Implementation Notes

This section summarizes genuinely new additions or architectural decisions not covered by the original plan.

message_history parameter [New]

message_history: list[ChatMinimalTextMessage] | None = None was added to the request. When omitted, the handler creates a single USER message from the query. This allows consumers that have conversational context (e.g. an agent mid-conversation) to pass it through for better query expansion. The plan explicitly deferred this ("no V1 consumer"), but it was added as a low-cost enhancement.

NullEmitter in emitter.py [Diverged]

Placed in backend/onyx/chat/emitter.py instead of api.py. As a proper subclass of Emitter, it can be reused by any code path that needs to invoke tools without a streaming consumer.

require_vector_db dependency [New]

The route includes dependencies=[Depends(require_vector_db)] to short-circuit with a clear error when the vector database is not configured. This matches the pattern used by other search-dependent endpoints.

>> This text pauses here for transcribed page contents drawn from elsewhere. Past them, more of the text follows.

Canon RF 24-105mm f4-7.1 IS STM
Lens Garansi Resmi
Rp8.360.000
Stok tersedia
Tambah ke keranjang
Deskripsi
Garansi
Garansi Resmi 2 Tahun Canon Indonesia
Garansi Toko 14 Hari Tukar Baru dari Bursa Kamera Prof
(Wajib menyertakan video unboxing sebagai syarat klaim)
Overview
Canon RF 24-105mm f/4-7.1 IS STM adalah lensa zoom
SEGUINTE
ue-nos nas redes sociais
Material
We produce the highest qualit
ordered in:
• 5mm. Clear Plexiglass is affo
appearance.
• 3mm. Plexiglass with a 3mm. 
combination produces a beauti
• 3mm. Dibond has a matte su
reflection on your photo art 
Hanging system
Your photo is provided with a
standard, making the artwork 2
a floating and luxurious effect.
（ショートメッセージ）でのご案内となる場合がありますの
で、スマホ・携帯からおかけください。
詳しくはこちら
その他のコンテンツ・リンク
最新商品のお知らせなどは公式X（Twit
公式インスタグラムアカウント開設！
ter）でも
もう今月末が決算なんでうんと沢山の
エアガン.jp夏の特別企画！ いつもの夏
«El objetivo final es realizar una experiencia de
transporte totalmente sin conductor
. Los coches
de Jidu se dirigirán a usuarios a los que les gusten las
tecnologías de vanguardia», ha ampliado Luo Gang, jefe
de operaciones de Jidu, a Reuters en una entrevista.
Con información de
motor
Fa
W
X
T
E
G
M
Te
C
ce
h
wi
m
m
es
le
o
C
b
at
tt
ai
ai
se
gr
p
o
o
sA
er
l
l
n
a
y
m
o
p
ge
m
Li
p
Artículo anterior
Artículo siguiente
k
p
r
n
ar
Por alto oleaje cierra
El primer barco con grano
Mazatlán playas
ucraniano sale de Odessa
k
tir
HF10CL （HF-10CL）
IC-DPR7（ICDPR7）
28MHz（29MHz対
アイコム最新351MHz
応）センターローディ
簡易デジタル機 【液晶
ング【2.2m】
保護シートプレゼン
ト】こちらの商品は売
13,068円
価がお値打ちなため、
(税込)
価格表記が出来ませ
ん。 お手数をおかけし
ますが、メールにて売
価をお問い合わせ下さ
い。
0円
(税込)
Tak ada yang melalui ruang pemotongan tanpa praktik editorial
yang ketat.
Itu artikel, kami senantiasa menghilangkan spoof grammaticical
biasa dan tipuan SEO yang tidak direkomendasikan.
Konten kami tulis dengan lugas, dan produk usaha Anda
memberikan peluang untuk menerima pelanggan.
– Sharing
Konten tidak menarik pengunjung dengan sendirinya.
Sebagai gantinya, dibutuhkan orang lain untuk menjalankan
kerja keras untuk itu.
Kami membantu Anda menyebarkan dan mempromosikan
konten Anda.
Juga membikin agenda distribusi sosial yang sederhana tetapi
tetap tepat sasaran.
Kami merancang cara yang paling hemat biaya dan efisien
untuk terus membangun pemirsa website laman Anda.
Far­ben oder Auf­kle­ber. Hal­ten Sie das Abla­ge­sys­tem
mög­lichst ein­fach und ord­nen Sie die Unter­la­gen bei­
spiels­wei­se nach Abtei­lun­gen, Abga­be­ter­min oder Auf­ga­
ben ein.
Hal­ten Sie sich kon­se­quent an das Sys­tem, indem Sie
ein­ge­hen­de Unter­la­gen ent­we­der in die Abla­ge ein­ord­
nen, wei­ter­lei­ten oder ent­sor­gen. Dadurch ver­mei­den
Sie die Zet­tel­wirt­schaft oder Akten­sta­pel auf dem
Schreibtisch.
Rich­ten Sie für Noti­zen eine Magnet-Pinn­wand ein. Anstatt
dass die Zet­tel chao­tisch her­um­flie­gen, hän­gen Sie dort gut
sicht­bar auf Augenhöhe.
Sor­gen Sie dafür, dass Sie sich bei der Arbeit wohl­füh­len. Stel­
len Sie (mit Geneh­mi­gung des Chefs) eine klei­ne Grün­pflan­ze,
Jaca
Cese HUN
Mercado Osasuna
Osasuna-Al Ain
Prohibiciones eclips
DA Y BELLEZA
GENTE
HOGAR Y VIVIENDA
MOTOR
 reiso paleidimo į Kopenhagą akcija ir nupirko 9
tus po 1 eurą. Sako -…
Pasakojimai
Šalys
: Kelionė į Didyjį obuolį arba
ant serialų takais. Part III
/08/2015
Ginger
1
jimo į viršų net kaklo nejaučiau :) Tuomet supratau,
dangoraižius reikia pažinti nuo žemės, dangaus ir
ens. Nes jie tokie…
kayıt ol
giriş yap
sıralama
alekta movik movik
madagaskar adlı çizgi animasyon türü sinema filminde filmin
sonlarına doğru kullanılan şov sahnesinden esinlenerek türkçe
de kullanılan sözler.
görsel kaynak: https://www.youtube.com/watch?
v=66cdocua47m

LLM cost limit check [New]

The handler calls check_llm_cost_limit_for_provider() before running search. This enforces per-tenant LLM cost limits, preventing a single tenant from exhausting shared LLM budget via search queries.

What matched the plan exactly

  • Endpoint at POST /api/search via router = APIRouter(prefix="/search")
  • Auth: require_permission(Permission.BASIC_ACCESS)
  • Sync def handler
  • Persona loading with eager load, PersonaSearchInfo construction
  • LLM resolution priority (explicit provider -> persona -> default)
  • Filter building (sources, document_sets, tags, time_cutoff)
  • SearchTool construction and .run() call shape
  • Output mapping from SearchDocsResponse to SearchAPIResponse
  • Placement(turn_index=0) for NullEmitter
  • Router registered in main.py

Items deferred or skipped

  • __init__.py for the search package was not created (Python namespace packages handle this).
  • External dependency unit tests and model unit tests were replaced by integration tests.
  • Planned tests for source filtering, time cutoff, cross-tenant isolation, skip query expansion, and invalid source rejection were not included in the integration test suite.